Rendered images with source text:
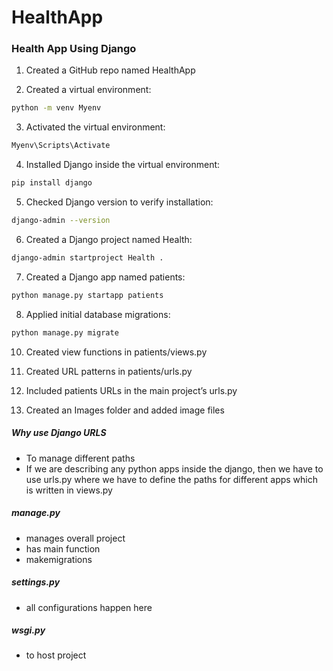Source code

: # HealthApp
### Health App Using Django

1. Created a GitHub repo named HealthApp

2. Created a virtual environment:
```bash
python -m venv Myenv
```

3. Activated the virtual environment:
```bash
Myenv\Scripts\Activate
```

4. Installed Django inside the virtual environment:
```bash
pip install django
```

5. Checked Django version to verify installation:
```bash
django-admin --version
```

6. Created a Django project named Health:
```bash
django-admin startproject Health .
```

7. Created a Django app named patients:
```bash
python manage.py startapp patients
```

8. Applied initial database migrations:
```bash
python manage.py migrate
```

10. Created view functions in patients/views.py

11. Created URL patterns in patients/urls.py

12. Included patients URLs in the main project’s urls.py

13. Created an Images folder and added image files

#####  Why use Django URLS
- To manage different paths
- If we are describing any python apps inside the django, then 
we have to use urls.py where we have to define the paths for different apps 
which is written in views.py

##### manage.py
- manages overall project
- has main function
- makemigrations

##### settings.py
- all configurations happen here

##### wsgi.py
- to host project 




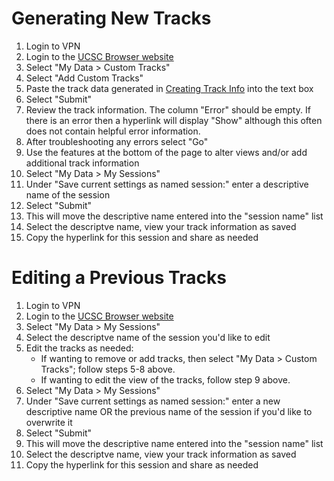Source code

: # Generating New Tracks
1. Login to VPN
2. Login to the [UCSC Browser website](https://hpcnihapps.cit.nih.gov/genome/cgi-bin/hgSession)
3. Select "My Data > Custom Tracks"
4. Select "Add Custom Tracks"
5. Paste the track data generated in [Creating Track Info](https://ccbr.github.io/HowTos/UCSC/creating_track_info/) into the text box
6. Select "Submit"
7. Review the track information. The column "Error" should be empty. If there is an error then a hyperlink will display "Show" although this often does not contain helpful error information.
8. After troubleshooting any errors select "Go"
9. Use the features at the bottom of the page to alter views and/or add additional track information
10. Select "My Data > My Sessions"
11. Under "Save current settings as named session:" enter a descriptive name of the session
12. Select "Submit"
13. This will move the descriptive name entered into the "session name" list
14. Select the descriptve name, view your track information as saved
15. Copy the hyperlink for this session and share as needed

# Editing a Previous Tracks
1. Login to VPN
2. Login to the [UCSC Browser website](https://hpcnihapps.cit.nih.gov/genome/cgi-bin/hgSession)
3. Select "My Data > My Sessions"
4. Select the descriptve name of the session you'd like to edit
5. Edit the tracks as needed:
    - If wanting to remove or add tracks, then select "My Data > Custom Tracks"; follow steps 5-8 above.
    - If wanting to edit the view of the tracks, follow step 9 above.
10. Select "My Data > My Sessions"
11. Under "Save current settings as named session:" enter a new descriptive name OR the previous name of the session if you'd like to overwrite it
12. Select "Submit"
13. This will move the descriptive name entered into the "session name" list
14. Select the descriptve name, view your track information as saved
15. Copy the hyperlink for this session and share as needed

Your goal:
Each line above must be set down exactly, though no picture should be carried over.

Completed task:
Source code

: # HealthApp
### Health App Using Django

1. Created a GitHub repo named HealthApp

2. Created a virtual environment:
```bash
python -m venv Myenv
```

3. Activated the virtual environment:
```bash
Myenv\Scripts\Activate
```

4. Installed Django inside the virtual environment:
```bash
pip install django
```

5. Checked Django version to verify installation:
```bash
django-admin --version
```

6. Created a Django project named Health:
```bash
django-admin startproject Health .
```

7. Created a Django app named patients:
```bash
python manage.py startapp patients
```

8. Applied initial database migrations:
```bash
python manage.py migrate
```

10. Created view functions in patients/views.py

11. Created URL patterns in patients/urls.py

12. Included patients URLs in the main project’s urls.py

13. Created an Images folder and added image files

#####  Why use Django URLS
- To manage different paths
- If we are describing any python apps inside the django, then 
we have to use urls.py where we have to define the paths for different apps 
which is written in views.py

##### manage.py
- manages overall project
- has main function
- makemigrations

##### settings.py
- all configurations happen here

##### wsgi.py
- to host project 




Source code

: # Generating New Tracks
1. Login to VPN
2. Login to the [UCSC Browser website](https://hpcnihapps.cit.nih.gov/genome/cgi-bin/hgSession)
3. Select "My Data > Custom Tracks"
4. Select "Add Custom Tracks"
5. Paste the track data generated in [Creating Track Info](https://ccbr.github.io/HowTos/UCSC/creating_track_info/) into the text box
6. Select "Submit"
7. Review the track information. The column "Error" should be empty. If there is an error then a hyperlink will display "Show" although this often does not contain helpful error information.
8. After troubleshooting any errors select "Go"
9. Use the features at the bottom of the page to alter views and/or add additional track information
10. Select "My Data > My Sessions"
11. Under "Save current settings as named session:" enter a descriptive name of the session
12. Select "Submit"
13. This will move the descriptive name entered into the "session name" list
14. Select the descriptve name, view your track information as saved
15. Copy the hyperlink for this session and share as needed

# Editing a Previous Tracks
1. Login to VPN
2. Login to the [UCSC Browser website](https://hpcnihapps.cit.nih.gov/genome/cgi-bin/hgSession)
3. Select "My Data > My Sessions"
4. Select the descriptve name of the session you'd like to edit
5. Edit the tracks as needed:
    - If wanting to remove or add tracks, then select "My Data > Custom Tracks"; follow steps 5-8 above.
    - If wanting to edit the view of the tracks, follow step 9 above.
10. Select "My Data > My Sessions"
11. Under "Save current settings as named session:" enter a new descriptive name OR the previous name of the session if you'd like to overwrite it
12. Select "Submit"
13. This will move the descriptive name entered into the "session name" list
14. Select the descriptve name, view your track information as saved
15. Copy the hyperlink for this session and share as needed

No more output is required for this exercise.